Date of this Version

4-2012

Citation

Monthly Weather Review Volume 140 (April 2012); DOI: 10.1175/MWR-D-11-00112.1

Comments

Copyright 2012 American Meteorological Society

Abstract

A comparative analysis of a supercell hailstorm using simultaneous observations with S-band and C-band polarimetric radars supported by abundant ground-truth reports is presented in this study. The storm occurred on 16 May 2010 and produced a swath of extremely damaging hail across a large portion of the Oklahoma City, Oklahoma, metro area. Hail sizes over 10 cm in diameter and hail drifts upward of 1.5 m in height were reported.

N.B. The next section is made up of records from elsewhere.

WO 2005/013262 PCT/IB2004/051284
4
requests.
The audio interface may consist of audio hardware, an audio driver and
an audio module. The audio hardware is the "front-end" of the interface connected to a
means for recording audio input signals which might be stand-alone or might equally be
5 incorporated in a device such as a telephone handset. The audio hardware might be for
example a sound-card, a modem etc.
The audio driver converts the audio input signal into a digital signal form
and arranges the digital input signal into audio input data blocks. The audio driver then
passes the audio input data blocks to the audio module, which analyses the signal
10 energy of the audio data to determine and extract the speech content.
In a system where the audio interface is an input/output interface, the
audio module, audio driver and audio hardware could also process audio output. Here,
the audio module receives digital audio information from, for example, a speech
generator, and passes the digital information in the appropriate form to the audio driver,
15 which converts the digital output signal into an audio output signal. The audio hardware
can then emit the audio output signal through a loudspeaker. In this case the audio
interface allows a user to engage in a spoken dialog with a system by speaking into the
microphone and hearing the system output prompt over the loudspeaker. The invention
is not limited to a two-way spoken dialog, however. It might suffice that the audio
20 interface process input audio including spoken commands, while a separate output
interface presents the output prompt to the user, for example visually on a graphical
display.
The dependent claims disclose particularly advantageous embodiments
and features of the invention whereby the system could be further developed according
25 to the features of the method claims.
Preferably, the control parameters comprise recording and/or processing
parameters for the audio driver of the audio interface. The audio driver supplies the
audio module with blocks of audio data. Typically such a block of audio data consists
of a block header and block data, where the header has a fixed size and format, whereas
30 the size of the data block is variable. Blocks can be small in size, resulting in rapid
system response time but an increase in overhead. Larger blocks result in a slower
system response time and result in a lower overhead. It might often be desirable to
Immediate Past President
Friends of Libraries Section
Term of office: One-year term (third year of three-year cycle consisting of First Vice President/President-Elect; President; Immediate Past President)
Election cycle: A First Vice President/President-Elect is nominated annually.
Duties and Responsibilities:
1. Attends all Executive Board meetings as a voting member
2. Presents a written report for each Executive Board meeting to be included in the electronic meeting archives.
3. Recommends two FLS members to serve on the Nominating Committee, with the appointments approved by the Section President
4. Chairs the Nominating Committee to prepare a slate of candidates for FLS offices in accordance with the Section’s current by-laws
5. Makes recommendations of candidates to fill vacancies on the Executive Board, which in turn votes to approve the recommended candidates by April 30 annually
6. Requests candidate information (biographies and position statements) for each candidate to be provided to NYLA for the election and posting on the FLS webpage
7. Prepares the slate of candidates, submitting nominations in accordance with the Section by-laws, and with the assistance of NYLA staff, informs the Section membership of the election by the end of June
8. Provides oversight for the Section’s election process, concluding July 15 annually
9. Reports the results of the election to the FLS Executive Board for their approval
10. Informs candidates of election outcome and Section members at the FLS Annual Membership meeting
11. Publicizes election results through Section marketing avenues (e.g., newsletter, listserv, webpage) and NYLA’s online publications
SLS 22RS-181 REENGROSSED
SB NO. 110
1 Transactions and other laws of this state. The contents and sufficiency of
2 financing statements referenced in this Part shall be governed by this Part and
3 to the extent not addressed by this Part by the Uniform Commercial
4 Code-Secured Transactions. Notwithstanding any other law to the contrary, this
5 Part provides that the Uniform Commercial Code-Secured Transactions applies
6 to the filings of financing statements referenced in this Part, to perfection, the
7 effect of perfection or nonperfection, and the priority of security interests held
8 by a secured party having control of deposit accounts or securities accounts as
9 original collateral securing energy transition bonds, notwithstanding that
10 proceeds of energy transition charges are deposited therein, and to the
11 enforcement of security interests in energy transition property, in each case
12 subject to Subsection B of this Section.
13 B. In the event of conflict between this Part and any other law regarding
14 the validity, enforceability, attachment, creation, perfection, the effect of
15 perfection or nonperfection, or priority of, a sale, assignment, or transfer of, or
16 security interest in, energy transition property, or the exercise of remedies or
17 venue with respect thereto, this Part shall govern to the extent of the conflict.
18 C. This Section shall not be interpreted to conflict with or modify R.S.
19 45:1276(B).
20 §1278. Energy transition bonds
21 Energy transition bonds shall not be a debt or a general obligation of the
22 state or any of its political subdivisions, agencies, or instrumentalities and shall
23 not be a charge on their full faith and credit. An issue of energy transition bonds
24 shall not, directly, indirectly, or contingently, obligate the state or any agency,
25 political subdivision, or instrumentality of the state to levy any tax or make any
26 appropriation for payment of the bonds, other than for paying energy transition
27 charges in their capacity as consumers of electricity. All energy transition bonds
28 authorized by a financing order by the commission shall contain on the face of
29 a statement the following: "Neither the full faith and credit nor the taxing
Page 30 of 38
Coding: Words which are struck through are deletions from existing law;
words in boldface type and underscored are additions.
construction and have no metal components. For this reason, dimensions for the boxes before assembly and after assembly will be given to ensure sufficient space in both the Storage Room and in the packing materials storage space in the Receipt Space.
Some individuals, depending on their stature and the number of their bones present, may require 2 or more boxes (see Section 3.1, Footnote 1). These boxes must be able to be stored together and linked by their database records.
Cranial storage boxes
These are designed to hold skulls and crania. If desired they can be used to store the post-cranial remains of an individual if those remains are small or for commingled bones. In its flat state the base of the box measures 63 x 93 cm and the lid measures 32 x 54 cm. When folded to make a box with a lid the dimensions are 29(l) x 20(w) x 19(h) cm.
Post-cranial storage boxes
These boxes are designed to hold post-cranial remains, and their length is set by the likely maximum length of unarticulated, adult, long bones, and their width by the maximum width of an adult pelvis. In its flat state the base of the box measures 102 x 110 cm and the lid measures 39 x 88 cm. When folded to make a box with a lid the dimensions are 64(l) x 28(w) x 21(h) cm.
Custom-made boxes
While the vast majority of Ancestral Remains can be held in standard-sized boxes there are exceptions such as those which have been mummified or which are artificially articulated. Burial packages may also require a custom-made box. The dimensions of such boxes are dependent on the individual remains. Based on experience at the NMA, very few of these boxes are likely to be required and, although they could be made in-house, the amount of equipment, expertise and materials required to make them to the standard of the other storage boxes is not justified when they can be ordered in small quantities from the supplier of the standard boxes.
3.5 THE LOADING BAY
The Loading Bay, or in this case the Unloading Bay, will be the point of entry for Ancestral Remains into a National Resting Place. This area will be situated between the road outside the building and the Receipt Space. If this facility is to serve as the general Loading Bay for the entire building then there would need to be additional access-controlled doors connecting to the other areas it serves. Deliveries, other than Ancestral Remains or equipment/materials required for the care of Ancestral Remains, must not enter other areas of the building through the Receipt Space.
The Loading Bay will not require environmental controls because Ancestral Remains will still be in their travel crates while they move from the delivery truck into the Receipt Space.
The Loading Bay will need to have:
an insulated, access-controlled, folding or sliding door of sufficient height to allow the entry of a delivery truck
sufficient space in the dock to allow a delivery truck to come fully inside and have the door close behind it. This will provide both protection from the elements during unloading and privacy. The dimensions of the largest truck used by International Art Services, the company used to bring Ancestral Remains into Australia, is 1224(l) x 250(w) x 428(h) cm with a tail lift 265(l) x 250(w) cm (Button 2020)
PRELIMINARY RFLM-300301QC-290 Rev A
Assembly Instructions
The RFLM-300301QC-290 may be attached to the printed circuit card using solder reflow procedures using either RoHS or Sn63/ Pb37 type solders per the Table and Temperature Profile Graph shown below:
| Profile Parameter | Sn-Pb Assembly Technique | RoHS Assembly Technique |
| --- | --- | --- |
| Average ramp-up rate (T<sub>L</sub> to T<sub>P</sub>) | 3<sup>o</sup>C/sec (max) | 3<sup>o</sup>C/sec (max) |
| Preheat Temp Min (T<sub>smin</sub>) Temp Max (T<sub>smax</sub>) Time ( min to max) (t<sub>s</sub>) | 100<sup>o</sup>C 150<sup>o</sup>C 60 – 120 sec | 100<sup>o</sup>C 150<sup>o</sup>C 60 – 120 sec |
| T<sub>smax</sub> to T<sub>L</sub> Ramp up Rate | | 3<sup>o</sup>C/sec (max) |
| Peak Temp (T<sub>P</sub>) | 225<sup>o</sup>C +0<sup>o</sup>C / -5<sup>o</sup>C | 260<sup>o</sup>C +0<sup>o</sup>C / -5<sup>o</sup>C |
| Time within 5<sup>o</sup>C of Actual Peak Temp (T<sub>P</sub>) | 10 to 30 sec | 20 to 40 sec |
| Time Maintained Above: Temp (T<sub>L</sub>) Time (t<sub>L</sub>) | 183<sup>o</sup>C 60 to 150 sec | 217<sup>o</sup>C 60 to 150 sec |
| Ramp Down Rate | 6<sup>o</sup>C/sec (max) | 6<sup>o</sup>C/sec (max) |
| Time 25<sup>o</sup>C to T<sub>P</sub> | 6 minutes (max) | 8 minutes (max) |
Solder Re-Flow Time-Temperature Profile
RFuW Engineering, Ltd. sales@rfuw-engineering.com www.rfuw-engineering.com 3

Both S-band (KOUN) and C-band [University of Oklahoma Polarimetric Radar for Innovations in Meteorology and Engineering (OU-PRIME)] polarimetric radars in Norman, Oklahoma, sampled the storm at ranges less than 60 km, so that high-resolution dual-wavelength polarimetric data were obtained. At C band, this analysis mostly presents raw Z and ZDR (due to problems with differential phase resulting from an incorrect censoring threshold in the examined case) while taking into account the possibility of attenuation in the interpretation of these data. Among the issues investigated in the study are the relation of hail size measured at the surface to the polarimetric signatures at both wavelengths, the difference between polarimetric signatures at the two wavelengths of hail aloft and near the surface (where melting hail is mixed with rain), and the three-body scatter spike (TBSS) signature associated with large hail.